An interesting article titled “Personalized Disclosure by Information-on-Demand: Attending to Patients’ Needs in the Informed Consent Process” written by Gil Siegal, Richard J. Bonnie, and Paul S. Appelbaum appears in the Summer 2012 issue of the The Journal of Law, Medicine & Ethics (vol. 40, issue 2, pages 359-367).
A discussion is made of the current informed consent process and how it is the foundation of medical ethics and health law. Now is clear from the complications page of my website http://www.teethremoval.com/complications.html, I have numerous problems with the informed consent process.
In the article the authors state
“The underlying ethical principle on which informed consent rests — autonomy — embodies the idea that as rational moral agents, patients should be in command of decisions that relate to their bodies and lives. The corollary obligation of physicians — to respect and facilitate patient autonomy — is reflected in the rules that have been created to implement consent procedures, especially those requiring disclosure of relevant information.”
The issue in the process is that physicians have the information patients need to make educated decisions whereas patients generally do not have access to this information. Hence some states in the U.S. have adopted the “reasonable patient” standard whereas others have adopted the “reasonable physician” standard. I have some good information on this in a post titled the Well Informed Patient.
The authors in the article go on to state
“Most agree that the commonplace ritual of informed consent — focused as it is on the presentation and signing of a consent form — has many flaws. Viewed from the patient’s perspective, what should be an iterative, personalized process of receiving and absorbing information and seeking clarification or further information has become standardized and inflexible, as physicians attempt to comply with a duty to inform all patients in a generic, “reasonable” manner.”
The authors propose an alternative to informed consent and shifting the control of the informational process to patients. The authors state
“This approach rests on recognition that people differ in their level of risk aversion, inclination to immerse themselves in medical information, medical literacy, feelings of self-efficacy, and desire to rely on others to make important decisions…”

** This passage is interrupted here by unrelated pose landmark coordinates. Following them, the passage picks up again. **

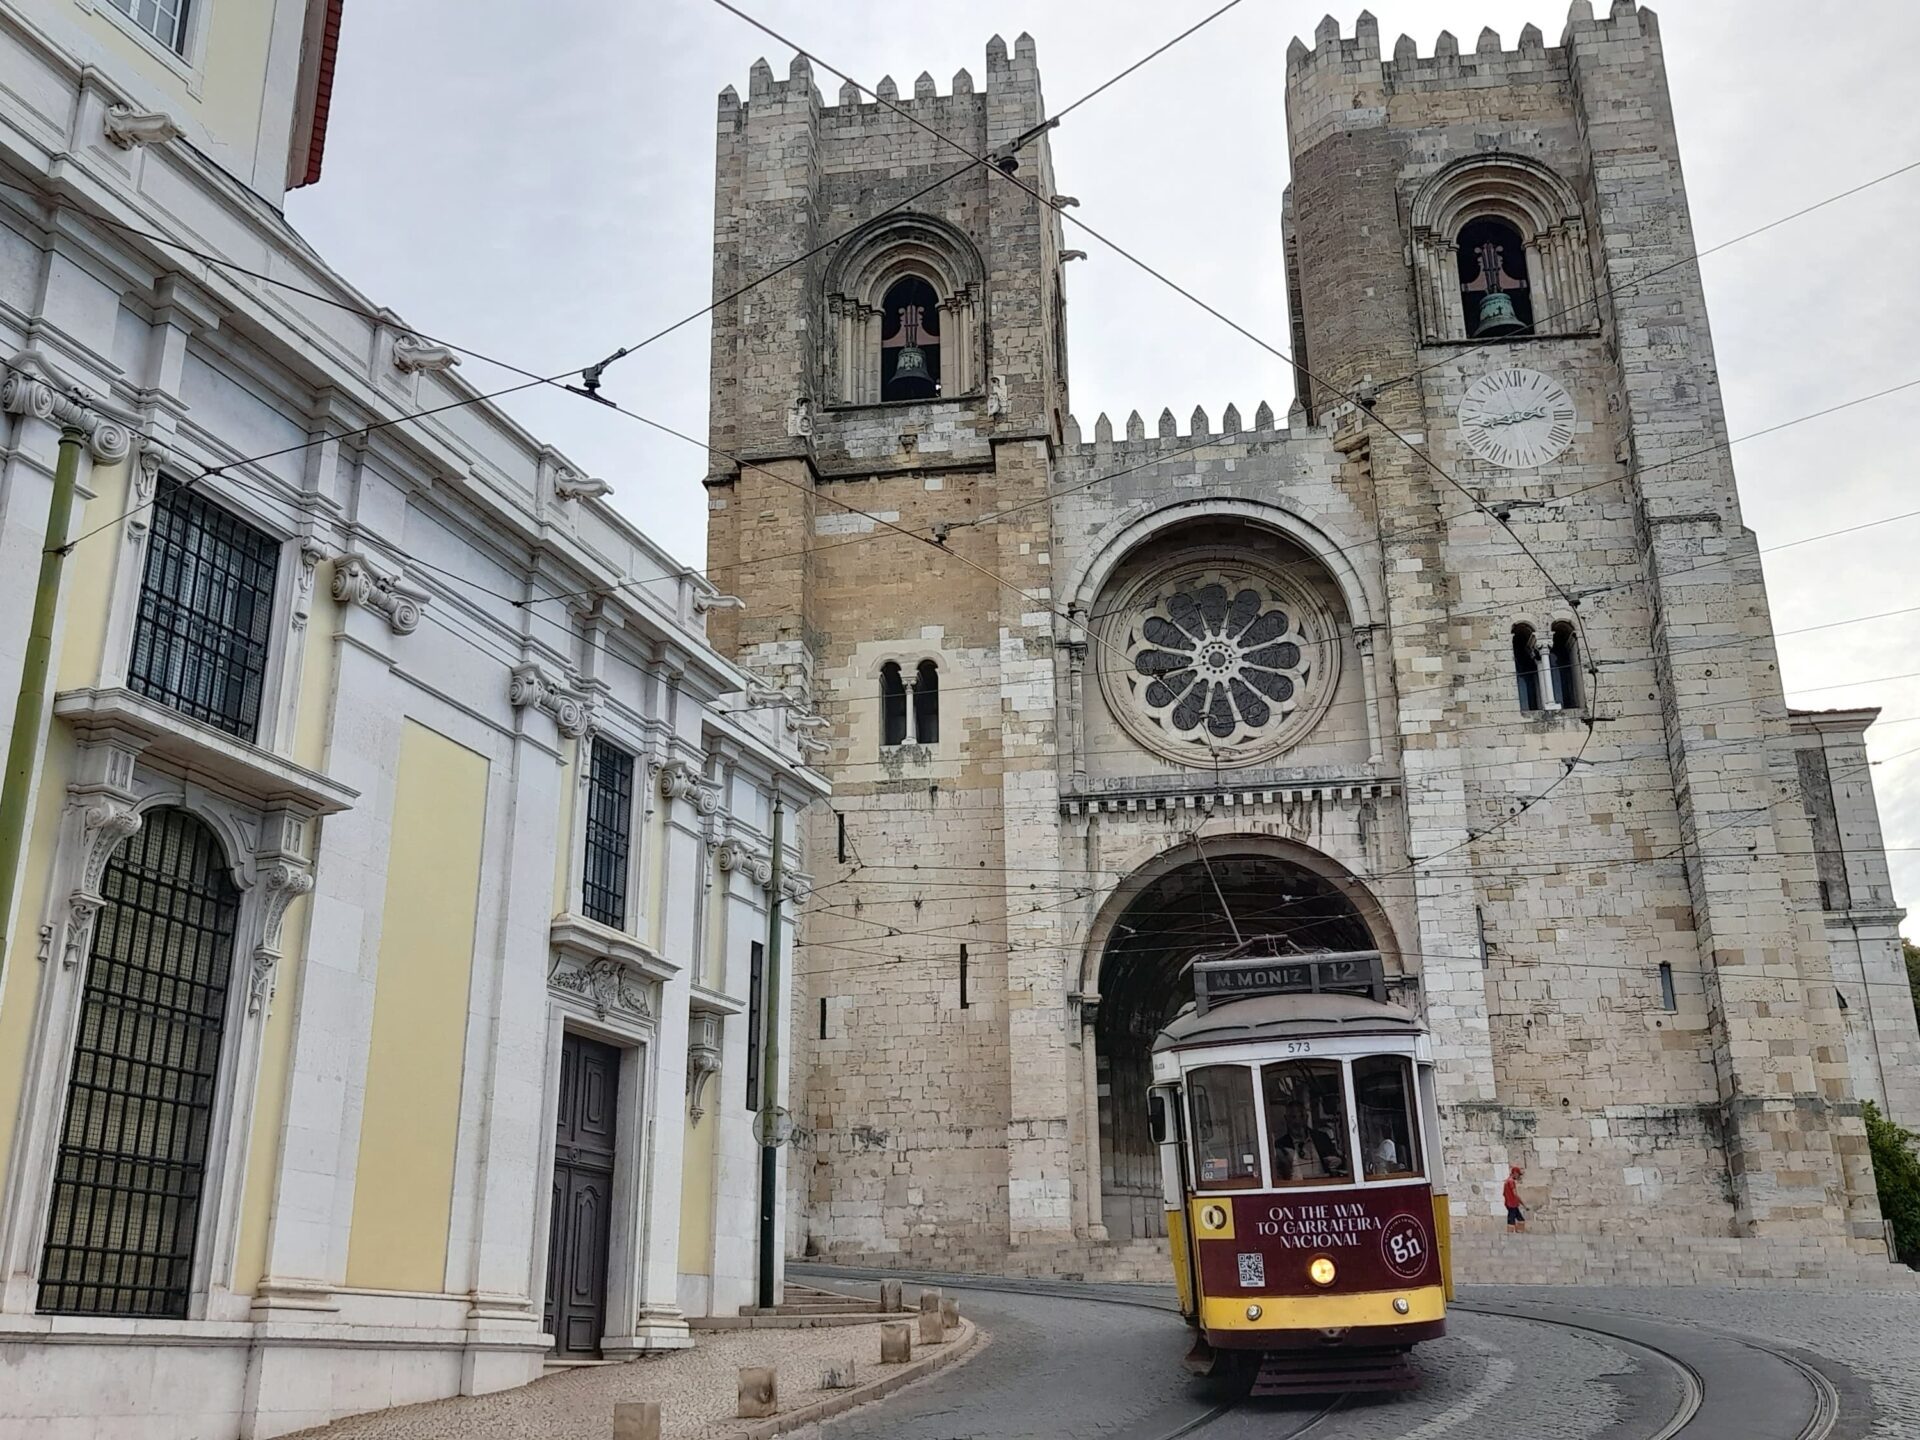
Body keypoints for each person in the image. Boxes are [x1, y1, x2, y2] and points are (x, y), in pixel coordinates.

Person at [1503, 1165, 1527, 1232]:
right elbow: (1515, 1194)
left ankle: (1519, 1235)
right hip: (1512, 1204)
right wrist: (1523, 1204)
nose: (1519, 1176)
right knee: (1511, 1222)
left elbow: (1504, 1194)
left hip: (1511, 1204)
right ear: (1515, 1173)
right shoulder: (1511, 1182)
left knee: (1521, 1220)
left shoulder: (1507, 1181)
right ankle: (1510, 1237)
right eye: (1518, 1174)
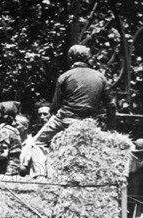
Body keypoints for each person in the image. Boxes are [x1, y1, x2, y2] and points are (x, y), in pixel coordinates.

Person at [24, 45, 117, 175]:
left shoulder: (65, 76)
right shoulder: (100, 77)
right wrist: (111, 128)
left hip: (65, 119)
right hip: (88, 122)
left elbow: (55, 106)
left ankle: (39, 175)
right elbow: (111, 105)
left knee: (36, 144)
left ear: (71, 58)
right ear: (88, 58)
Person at [0, 102, 22, 176]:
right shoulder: (13, 130)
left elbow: (3, 154)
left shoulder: (3, 131)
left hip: (5, 171)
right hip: (14, 168)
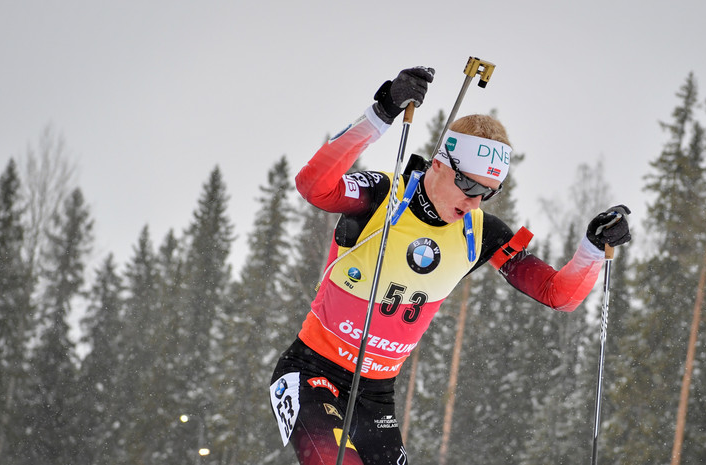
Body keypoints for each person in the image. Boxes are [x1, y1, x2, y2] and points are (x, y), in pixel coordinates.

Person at [270, 66, 631, 465]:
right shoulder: (383, 196)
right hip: (310, 372)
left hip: (374, 394)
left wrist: (593, 248)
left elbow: (557, 295)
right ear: (440, 165)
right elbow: (313, 186)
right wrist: (383, 112)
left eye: (489, 193)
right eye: (470, 185)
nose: (475, 202)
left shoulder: (480, 234)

The authors go on to describe a two stage process. Stage 1 is the transition step where patients signal their desire for information. Stage 2 is the fully individualized disclosure where interactive software plays a large role.
The authors use an example in stage 2 as
“…once a physician has proposed a particular course of treatment to the patient and has explained the rationale for doing so in general terms, the physician might provide the patient with a CD, flash drive, or the link to an Internet website that includes particularized information.”
The authors conclude by saying
“Our modest aim is to lay down a new paradigm of information on demand, designed to empower patients, enhance legal certainty, and achieve greater congruence between the information patients want and the information they receive. It is possible that this approach could also promote more meaningful patient-physician interactions in many cases, a desirable outcome that has been difficult to achieve by other means.”
I skipped over many parts of the article and just highlighted what I thought was interesting above. Clearly this approach has many skeptics and it can be difficult to convince those in the medical and legal fields to change.
Personally for me my concern with informed consent even with changing to a process as described in the article is the lack of information about the likelihood to receive compensation if you become injured from the treatment. I deem this as material and highly relevant to the decision.